Study reveals poor immunity against SARS-CoV-2 BQ.1.1 and XBB mutants in Norway

By Neha MathurReviewed by Aimee MolineuxJan 9 2023

In a recent study posted to the bioRxiv* preprint server, researchers conducted a seroprevalence study in the general population of Norway. They evaluated immunity against multiple subvariants of severe acute respiratory syndrome coronavirus 2 (SARS-CoV-2) Omicron variant of concern (VOC), including XBB and BQ.1.1 mutants.

*Important notice: bioRxiv publishes preliminary scientific reports that are not peer-reviewed and, therefore, should not be regarded as conclusive, guide clinical practice/health-related behavior, or treated as established information.

Background

Before the surfacing of Omicron in November 2021, SARS-CoV-2 infections among Norwegians remained relatively low due to high vaccination rates. Almost 90% of above 18-year-olds and over 65-year-olds had received a minimum of two and three doses of vaccines, respectively, by September 2022. Omicron and its subvariants drove three new waves of coronavirus disease 2019 (COVID-19) starting in November 2021. Consequently, most Norwegians acquired immunity against SARS-CoV-2.

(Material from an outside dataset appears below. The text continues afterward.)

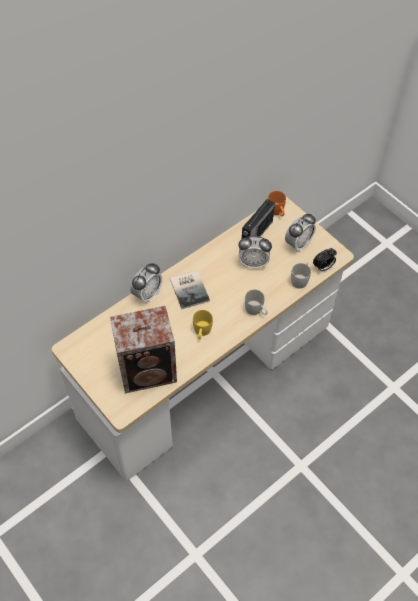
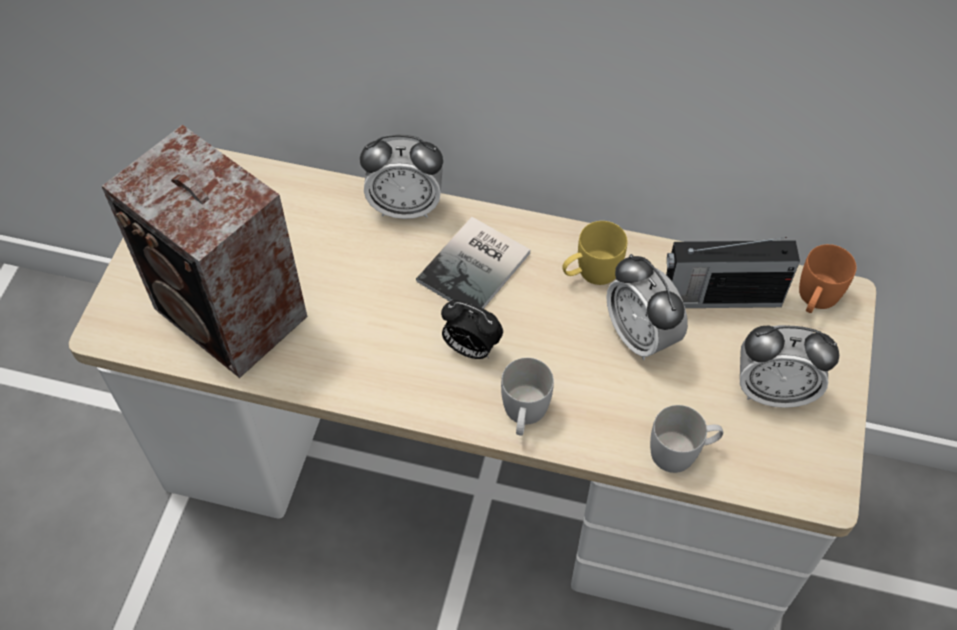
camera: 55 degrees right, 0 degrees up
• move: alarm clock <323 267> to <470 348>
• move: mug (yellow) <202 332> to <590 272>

An assessment of the susceptibility of emerging SARS-CoV-2 variants to prior infection and vaccine-induced immunity could help predict strains with the highest potential to become predominant.

About the study

In the present study, researchers evaluated neutralizing antibodies (nAbs) against recently emerged Omicron isolates BA.2/BA.5, BF.7, BA.2.75/BA.2.75.2, BR.1 and highly transmissible recombinant mutants, BQ.1.1, and XBB.

They collected sera from two cohorts, the first comprising recipients of three doses of a messenger ribonucleic acid (mRNA) vaccine and the second having individuals with breakthrough infections (BTIs) from BA.5, BA.2, or BA.1 Omicron subvariants three to four weeks after vaccination or BTI. Additionally, they evaluated nAbs against three Omicron subvariants, BQ.1.1, XBB, and BA.5, in serum samples of a cohort of 32 individuals collected in October 2022. Their mean age was 42.6 years, and 78% were females. The team cultured and passaged the viral isolates with immune-evading mutations in VeroE6 cells twice. Using the second passaged viral isolate helped the researchers ensure the variant genotype.

Study findings

Sera from mRNA-vaccinated people combated Omicron subvariants BA.2 and BA.5; however, its neutralizing activity reduced substantially slightly against BA.2.75.2, BF.7, and BR.1. Likewise, neutralizing levels had markedly reduced against BQ.1.1 and XBB, the newer Omicron recombinant mutants. Compared to the vaccinated-only cohort, sera from individuals with BTIs with the Omicron subvariants, BA.1, BA.2, or BA.5 had higher neutralizing activity against all tested newly emerged Omicron variants. Though individuals with BA.1/BA.2 BTIs showed good neutralizing activity against BA.2.75, BA.2.75.2, and BR.1, BF.7 Omicron subvariants; XBB and BQ.1.1 mutants remained highly resistant even to their sera.

Likewise, sera from 20 of 30 individuals in the other cohort had markedly low nAbs against BQ.1.1, especially XBB. Of 32, only individuals had neutralizing titers >64 against BQ.1.1, and XBB appeared more resistant to elicited antibody responses. Thus, only four of 32 individuals had neutralizing antibody titers >64 against XBB.

Studies have established that neutralizing antibodies protect against SARS-CoV-2. However, neutralizing titers that confer adequate protection differ with the type of assay used for assessment. Gilbert et al., using a pseudotype assay, found a 91% reduced risk of contracting COVID-19 (only symptomatic) with neutralizing titers of 100 during a follow-up time window of 100 days. However, Dimeglio et al., using a live virus assay, found a 94% reduced risk of both symptomatic and asymptomatic COVID-19 cases with a neutralizing titer ranging between 64 to 128 during prolonged 275 days follow-up time.

Conclusions

To summarize, individuals with BA.5 than BA.1/BA.2 BTIs in Norway had higher neutralizing titers against XBB and BQ.1.1, most likely because of the smaller time interval since the previous infection. Since December 2022, BQ.1 and its derivative BQ.1.1 lineage have become predominant in Norway. Thus, per the current study findings, individuals with recent BA.5 BTIs might likely remain protected against these variants. However, since immunity against XBB, Omicron BA.2-derived recombinant mutant has become lower, this variant and its derivatives might lead to new waves of COVID-19 in the coming winter season in Norway.

*Important notice: bioRxiv publishes preliminary scientific reports that are not peer-reviewed and, therefore, should not be regarded as conclusive, guide clinical practice/health-related behavior, or treated as established information.